“It’s amazing that those twenty-six little marks of the alphabet can arrange themselves on the pages of a book and accomplish all of that…”
Natalie Babbitt, noted children’s author
Inspiration for Reading and Language comes from our belief that learning to read is one of the most meaningful and powerful experiences that a parent and child can share.
- Language paves the way for literacy. Oral language (talking and listening) develops before written language (reading and writing) in typical children. Learning to read is the process of mapping written language onto oral language. Children, who both understand and use language well, tend to become better readers and writers. By contrast, children who do not develop a strong language base tend to become less skilled readers and writers.
- Literacy is a developmental process that begins at birth.
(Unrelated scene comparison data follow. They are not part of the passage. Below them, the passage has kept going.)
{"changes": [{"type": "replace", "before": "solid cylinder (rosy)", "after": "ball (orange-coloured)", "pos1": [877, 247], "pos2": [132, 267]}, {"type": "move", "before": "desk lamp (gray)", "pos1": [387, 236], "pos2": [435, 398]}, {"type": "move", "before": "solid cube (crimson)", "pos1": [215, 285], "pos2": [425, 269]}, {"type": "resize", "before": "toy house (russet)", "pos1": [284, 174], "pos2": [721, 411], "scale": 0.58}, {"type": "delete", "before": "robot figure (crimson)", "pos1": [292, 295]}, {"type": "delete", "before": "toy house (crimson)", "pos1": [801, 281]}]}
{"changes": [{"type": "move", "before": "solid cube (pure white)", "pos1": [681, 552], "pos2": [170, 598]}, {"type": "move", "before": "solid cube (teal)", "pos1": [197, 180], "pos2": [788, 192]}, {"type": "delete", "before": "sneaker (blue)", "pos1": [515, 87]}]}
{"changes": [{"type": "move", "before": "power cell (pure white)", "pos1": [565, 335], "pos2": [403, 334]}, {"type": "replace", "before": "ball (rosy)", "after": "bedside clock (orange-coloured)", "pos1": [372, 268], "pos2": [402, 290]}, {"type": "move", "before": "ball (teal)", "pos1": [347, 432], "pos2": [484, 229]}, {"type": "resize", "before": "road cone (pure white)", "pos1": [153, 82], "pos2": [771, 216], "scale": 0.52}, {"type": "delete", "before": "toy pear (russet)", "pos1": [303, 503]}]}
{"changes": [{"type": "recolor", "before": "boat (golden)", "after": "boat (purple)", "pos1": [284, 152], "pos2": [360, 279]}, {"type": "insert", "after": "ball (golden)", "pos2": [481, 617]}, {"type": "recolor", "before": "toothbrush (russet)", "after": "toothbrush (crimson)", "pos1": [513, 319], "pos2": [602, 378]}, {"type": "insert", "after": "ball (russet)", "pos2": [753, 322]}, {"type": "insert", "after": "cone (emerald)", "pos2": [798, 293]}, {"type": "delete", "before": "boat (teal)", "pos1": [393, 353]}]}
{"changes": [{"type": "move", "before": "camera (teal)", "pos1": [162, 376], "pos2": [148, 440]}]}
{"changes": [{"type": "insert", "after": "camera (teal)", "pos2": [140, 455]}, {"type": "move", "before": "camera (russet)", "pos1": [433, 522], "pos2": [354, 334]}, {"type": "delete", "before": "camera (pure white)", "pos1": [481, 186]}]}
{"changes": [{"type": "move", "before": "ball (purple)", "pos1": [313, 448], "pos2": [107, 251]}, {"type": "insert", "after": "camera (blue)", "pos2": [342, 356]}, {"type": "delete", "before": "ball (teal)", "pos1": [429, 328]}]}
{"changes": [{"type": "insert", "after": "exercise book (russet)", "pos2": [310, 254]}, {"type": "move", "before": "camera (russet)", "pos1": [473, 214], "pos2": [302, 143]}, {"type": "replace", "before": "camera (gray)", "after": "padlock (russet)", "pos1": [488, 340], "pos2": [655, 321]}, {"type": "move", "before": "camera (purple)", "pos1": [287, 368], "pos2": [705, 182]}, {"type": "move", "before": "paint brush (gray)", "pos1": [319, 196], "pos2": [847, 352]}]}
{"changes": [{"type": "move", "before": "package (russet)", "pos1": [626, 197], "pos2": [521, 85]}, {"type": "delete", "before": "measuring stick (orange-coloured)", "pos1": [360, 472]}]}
Learning to read and write occurs in a predictable set of stages–from learning about what letters are and being able to rhyme as a young child, to using reading and writing as a means of deepening ones understanding of the world as an older child. Incredible as it may seem, this process begins in infancy. When babies hear nursery rhymes recited to them by their parents, they learn the rhythms of language. They learn about books by chewing on them and trying to turn the pages.
- Parents play a significant role in helping children become readers and writers. More importantly, helping children to develop strong language and literacy skills can be a natural and enjoyable part of every day. Simply talking and playing with babies, writing letters on the sidewalk with toddlers, and making sure third-graders have a quiet space for homework are all simple ways of fostering literacy development.